Dabei orientieren wir uns an unseren Empfindungen. Spüren wir eine Empfindlichkeit im Bauch, geht die Verdauung vielleicht schwer, nehmen wir ein anderes Mittel, als wenn wir schlapp, müde und blass sind. Außerdem können wir mit hochempfindlichen Messgeräten die Leistungsfähigkeit unseres Organismus und die Schwachstellen exakt feststellen. Dabei dringen wir vor bis zu den Atomen, aus denen unsere Zellen bestehen. Jeder kann einen solchen Checkup in wenigen Sekunden entweder an einem der vielen Medical Stations in den Städten, oder elektronisch von zu Hause aus, selbst machen. Und in Notfällen können wir Mediziner mit verfeinerten Messverfahren in kürzester Zeit einen Gesamtstatus des Organismus ermitteln und auf die verschiedenen Mechanismen in Körper einwirken.

Längst nutzen wir aber nicht mehr nur die althergebrachten „Transportmittel“ Globulis, Tropfen, Tabletten oder ähnliches. Sondern wir nutzen die neuen Möglichkeiten der Physik und Elektronik, wie sie um die Jahrtausendwende ihren Siegeszug angetreten haben.

So, wie wir früher Botschaften auf dem Papier, später mit Emails und heute mit elektromagnetischen Signalen unserer persönlichen elektronischen Module tun, so können wir heute Reize auf die Selbstheilungskräfte unseres Organismus auf dieselbe Weise auslösen. Sogar über weite Entfernungen hinweg.

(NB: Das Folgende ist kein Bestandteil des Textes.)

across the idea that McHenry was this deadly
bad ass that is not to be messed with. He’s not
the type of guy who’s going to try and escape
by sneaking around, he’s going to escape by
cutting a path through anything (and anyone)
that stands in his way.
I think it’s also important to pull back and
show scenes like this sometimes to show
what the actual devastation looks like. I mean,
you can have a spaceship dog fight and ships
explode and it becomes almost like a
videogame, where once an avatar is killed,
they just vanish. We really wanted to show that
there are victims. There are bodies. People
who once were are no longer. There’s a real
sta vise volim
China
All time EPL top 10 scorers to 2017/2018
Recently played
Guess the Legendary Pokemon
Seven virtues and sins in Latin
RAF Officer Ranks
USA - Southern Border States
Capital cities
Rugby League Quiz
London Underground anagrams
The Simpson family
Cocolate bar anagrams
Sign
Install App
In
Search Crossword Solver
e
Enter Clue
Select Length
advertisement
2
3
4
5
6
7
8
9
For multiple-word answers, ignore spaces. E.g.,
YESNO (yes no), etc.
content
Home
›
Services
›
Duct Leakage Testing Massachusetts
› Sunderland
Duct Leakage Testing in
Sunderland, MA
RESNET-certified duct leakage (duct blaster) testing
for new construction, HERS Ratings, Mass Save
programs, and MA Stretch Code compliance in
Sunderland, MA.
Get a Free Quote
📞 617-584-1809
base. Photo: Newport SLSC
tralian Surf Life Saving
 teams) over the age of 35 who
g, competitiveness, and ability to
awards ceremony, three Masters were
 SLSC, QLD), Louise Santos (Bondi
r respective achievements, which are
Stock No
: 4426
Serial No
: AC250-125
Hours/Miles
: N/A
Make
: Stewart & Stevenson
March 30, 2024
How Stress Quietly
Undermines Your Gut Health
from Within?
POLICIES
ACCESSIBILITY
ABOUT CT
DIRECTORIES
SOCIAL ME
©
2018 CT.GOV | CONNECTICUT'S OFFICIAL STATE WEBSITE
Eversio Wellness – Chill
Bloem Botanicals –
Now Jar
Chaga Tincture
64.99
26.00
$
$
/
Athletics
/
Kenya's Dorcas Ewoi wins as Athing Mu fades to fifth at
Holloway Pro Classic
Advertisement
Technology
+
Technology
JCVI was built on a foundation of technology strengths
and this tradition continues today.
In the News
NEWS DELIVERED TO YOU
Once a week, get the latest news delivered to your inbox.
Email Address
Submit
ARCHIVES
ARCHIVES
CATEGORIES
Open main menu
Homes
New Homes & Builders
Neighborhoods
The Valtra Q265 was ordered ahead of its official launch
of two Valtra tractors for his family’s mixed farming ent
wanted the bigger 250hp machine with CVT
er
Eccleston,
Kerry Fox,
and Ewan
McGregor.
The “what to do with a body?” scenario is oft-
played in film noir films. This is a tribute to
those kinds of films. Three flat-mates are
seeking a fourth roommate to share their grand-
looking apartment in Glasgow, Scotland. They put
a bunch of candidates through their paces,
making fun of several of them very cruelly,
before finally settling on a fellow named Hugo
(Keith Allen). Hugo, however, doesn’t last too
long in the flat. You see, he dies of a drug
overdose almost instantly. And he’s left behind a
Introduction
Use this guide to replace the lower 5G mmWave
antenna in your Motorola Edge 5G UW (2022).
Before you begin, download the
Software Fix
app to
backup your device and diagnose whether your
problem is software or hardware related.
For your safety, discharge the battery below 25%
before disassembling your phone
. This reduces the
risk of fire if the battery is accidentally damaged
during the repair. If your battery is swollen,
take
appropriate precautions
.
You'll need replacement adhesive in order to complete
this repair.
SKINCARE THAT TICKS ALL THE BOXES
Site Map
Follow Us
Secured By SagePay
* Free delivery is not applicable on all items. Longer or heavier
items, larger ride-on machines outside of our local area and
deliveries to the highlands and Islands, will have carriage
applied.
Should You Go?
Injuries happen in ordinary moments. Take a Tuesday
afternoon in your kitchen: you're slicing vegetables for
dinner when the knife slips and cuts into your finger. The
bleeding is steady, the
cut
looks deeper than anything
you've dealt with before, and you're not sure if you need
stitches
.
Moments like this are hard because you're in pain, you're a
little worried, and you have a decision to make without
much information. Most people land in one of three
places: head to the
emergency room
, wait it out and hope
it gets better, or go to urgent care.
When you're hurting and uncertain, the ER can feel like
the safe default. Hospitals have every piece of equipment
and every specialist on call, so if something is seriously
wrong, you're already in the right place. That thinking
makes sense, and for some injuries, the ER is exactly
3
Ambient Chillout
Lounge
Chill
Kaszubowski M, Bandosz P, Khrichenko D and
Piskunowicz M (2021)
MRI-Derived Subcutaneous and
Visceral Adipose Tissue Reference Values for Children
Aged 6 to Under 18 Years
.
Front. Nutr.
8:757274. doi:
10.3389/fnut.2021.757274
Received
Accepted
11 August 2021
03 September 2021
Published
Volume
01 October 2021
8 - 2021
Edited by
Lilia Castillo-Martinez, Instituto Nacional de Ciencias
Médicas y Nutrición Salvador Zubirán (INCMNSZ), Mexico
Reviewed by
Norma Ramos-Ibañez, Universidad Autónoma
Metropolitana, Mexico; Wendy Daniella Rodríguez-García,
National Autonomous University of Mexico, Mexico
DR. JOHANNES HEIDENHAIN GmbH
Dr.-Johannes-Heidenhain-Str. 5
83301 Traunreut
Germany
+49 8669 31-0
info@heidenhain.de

Und was machen die Menschen zu Hause?

Lassen wir eine Mutter zu Wort kommen:

Unsere Ernährung stellen wir ganz nach den Bedürfnissen unserer Gesundheit zusammen. Mal geht es darum, den Stoffwechsel zu verbessern, mal die Entgiftung zu unterstützen und ein anderes Mal die Abwehrkräfte zu stärken. Der regelmäßige elektronische Gesundheitscheck liefert uns die Hinweise, in welchem Bereich jeder von uns gerade die größten Bedürfnisse hat. Und einmal im Monat bekommt unser betreuender Mediziner die Daten automatisch übermittelt. Entdeckt er größere Schieflagen, übermittelt er uns auf unsere persönlichen elektronischen Module entsprechende Hilfsmittel. Außerdem haben wir alle in der Schule ein paar wichtige Grundlagen gelernt, wie wir an äußeren Zeichen unseres Körpers Handlungsbedarf erkennen. Gesundheitsvorsorge gehört eben für uns zum Tagesablauf, genauso wie unsere Hygiene, oder unser Essen und Trinken.

Da meldet sich ein Kommunizierer zu Wort (das ist so etwas wie Journalisten und Coach/Personaltrainer in einem, denn im Zeitalter des interaktiven Internets wird der Publizist immer mehr zu einer Art Ratgeber):

Ist Ihnen aufgefallen, dass in dieser Message immer von Medizinern die Rede ist? Ja, heute gibt es weder den Arzt noch den Heilpraktiker. Das sind jetzt ganzheitliche Mediziner. Nur so konnten wir die ausufernden Erkrankungen der letzten Jahrzehnte in den Griff bekommen.

Nur eine Phantasie? Es wird spannend.